▶ Selected passage:
Thursday, January 03, 2008

Belgian Crusine ...

What do you do when a friend invites you away for a girls weekend ... a mystery weekend, somewhere in Belgium.

Well you go ... so I did, never imagining the delights that were ahead of me.

It's taken me a few days to absorb the experience; an experience that included a drive into Wallonia, wandering through the ancient city of Huy, following the River Meuse, exploring Dinant before heading out into the countryside and Gilain Hostellerie in Dinant-Liroux where I ate some of the most stunning Belgian food I've ever tasted.

Lut picked me up at 10am on the Friday and we drove off in sunshine. She has this thing going with Saint Peter. She does the praying, he organises the weather. It's marvellous traveling with her.

We walked around Huy and already I could feel the photographer in me was happy.

Then on to Dinant, I didn't know but it was the town of Adolf Sax ... the man who invented the saxophone. So the trip was educational too.

And it was good to be out in the rolling hill farmland that is the Ardennes out that way - it felt like a small taste of home with lots of fresh air and empty space.

We pulled up at Gilain Hostellerie and Lut expressed a small concern that it might not be as good as it seemed when she booked on the internet however it was better than good. It was actually a small slice of heaven.

We were each shown to a beautiful room that took my breath, and then we wrapped up and went for a pre-dinner stroll through the tiny hamlet of houses nearby. Some photographs were taken amid much laughter, some locals were quite possibly made curious by the laughing leather and fur coat clad creatures in their midst.

Back in the hotel and I disappeared into the shower in my room. Two years in Istanbul with very dubious showers that trickled more often than not and I'm a great fan of good hotel bathrooms.

(Dataset records)
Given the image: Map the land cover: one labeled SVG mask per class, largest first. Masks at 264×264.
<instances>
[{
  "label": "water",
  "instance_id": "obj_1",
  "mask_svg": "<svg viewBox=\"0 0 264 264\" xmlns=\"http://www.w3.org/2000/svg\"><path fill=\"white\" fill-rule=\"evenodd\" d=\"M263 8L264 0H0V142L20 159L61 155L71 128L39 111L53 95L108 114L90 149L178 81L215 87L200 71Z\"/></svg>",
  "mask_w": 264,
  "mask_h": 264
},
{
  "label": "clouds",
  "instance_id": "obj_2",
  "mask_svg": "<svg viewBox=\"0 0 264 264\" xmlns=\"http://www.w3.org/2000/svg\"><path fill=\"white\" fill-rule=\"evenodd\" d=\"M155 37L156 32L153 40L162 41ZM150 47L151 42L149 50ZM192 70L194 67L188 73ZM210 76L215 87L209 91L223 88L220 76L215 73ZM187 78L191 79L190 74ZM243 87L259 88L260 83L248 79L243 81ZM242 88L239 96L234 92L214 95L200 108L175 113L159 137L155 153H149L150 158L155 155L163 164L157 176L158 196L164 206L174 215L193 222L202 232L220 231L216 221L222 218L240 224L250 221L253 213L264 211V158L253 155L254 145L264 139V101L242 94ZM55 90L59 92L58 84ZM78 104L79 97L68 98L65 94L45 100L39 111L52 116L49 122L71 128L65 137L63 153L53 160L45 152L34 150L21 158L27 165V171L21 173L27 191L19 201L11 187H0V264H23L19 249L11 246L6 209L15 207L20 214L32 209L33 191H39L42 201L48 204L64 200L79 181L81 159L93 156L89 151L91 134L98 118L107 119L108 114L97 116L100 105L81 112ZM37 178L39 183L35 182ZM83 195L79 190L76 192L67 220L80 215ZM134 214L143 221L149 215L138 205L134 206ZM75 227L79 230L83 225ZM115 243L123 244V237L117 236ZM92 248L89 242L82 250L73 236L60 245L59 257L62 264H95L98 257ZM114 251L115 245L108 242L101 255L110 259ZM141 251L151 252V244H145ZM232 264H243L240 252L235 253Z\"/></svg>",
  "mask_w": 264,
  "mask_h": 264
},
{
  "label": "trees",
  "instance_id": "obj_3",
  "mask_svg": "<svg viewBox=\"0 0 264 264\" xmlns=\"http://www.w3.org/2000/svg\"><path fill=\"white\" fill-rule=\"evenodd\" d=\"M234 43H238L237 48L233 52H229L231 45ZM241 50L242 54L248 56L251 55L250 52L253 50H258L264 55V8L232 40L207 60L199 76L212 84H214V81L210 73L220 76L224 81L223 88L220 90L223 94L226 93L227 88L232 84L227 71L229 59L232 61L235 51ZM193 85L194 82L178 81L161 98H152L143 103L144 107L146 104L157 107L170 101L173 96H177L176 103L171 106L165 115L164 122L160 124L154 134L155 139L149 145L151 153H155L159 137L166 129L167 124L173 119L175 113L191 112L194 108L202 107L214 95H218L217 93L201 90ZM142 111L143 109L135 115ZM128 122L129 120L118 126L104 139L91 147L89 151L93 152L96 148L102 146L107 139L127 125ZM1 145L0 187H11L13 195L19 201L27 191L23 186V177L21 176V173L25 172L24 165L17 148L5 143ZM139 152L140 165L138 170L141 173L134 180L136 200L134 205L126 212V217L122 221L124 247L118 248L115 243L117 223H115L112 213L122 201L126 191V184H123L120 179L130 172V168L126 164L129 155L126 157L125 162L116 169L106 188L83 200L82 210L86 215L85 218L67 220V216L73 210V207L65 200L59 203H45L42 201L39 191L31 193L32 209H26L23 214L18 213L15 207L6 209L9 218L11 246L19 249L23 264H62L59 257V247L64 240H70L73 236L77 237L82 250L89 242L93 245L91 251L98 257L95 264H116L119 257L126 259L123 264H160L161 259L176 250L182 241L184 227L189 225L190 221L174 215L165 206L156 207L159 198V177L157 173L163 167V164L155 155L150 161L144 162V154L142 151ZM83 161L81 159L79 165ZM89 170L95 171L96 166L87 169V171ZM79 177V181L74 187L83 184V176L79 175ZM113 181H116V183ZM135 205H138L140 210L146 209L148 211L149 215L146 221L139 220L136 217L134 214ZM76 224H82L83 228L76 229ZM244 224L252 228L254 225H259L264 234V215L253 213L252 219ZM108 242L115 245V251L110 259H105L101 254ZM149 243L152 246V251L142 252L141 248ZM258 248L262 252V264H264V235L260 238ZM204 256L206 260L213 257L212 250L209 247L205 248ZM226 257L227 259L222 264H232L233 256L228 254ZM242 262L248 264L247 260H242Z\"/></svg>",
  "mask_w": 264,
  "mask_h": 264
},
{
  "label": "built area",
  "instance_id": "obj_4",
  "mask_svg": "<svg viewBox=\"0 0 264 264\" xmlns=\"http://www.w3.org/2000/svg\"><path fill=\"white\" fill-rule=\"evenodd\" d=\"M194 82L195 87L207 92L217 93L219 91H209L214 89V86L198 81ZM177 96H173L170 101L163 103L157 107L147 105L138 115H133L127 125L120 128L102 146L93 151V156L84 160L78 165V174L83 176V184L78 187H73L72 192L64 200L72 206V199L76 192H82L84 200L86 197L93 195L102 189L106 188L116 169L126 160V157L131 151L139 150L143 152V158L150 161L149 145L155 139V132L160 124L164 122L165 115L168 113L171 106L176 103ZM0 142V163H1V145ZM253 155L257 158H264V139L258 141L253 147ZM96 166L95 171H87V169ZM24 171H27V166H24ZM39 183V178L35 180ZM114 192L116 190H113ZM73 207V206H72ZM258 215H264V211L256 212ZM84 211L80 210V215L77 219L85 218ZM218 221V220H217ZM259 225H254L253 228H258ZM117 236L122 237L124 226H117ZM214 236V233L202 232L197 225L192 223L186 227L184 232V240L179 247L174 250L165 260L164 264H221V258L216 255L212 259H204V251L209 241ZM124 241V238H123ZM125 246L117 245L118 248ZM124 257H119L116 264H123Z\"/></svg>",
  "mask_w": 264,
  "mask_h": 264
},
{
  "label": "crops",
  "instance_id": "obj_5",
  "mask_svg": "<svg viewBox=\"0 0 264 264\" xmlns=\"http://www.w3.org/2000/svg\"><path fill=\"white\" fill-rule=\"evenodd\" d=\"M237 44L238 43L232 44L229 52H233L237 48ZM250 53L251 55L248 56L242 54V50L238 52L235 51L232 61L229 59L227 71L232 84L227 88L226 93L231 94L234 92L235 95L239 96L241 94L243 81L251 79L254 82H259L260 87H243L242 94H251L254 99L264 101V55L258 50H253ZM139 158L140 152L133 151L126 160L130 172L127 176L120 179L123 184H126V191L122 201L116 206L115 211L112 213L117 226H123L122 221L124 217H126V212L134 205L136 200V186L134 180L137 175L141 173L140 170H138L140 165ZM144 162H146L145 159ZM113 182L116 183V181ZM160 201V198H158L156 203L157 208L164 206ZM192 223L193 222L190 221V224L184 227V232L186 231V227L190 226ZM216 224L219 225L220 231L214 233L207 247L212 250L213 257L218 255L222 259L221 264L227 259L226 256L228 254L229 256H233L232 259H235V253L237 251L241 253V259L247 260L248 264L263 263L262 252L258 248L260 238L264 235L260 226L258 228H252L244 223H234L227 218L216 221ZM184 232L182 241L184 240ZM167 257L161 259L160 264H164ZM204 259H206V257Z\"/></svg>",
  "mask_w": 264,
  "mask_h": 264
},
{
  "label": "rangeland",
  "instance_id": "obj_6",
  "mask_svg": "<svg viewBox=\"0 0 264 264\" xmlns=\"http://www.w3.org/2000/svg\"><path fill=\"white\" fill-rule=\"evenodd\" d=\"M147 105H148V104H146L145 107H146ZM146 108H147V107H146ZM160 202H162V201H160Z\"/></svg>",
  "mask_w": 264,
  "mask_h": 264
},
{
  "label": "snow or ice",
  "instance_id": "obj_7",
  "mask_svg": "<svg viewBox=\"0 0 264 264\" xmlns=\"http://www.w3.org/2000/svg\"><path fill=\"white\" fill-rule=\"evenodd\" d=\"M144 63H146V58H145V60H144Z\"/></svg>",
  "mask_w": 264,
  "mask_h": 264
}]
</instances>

▶ What you have to do: Can you reproduce, word for word, the stretch of the Belgian weekend post from "What do you" through "traveling with her."?

▶ Response below:
What do you do when a friend invites you away for a girls weekend ... a mystery weekend, somewhere in Belgium.

Well you go ... so I did, never imagining the delights that were ahead of me.

It's taken me a few days to absorb the experience; an experience that included a drive into Wallonia, wandering through the ancient city of Huy, following the River Meuse, exploring Dinant before heading out into the countryside and Gilain Hostellerie in Dinant-Liroux where I ate some of the most stunning Belgian food I've ever tasted.

Lut picked me up at 10am on the Friday and we drove off in sunshine. She has this thing going with Saint Peter. She does the praying, he organises the weather. It's marvellous traveling with her.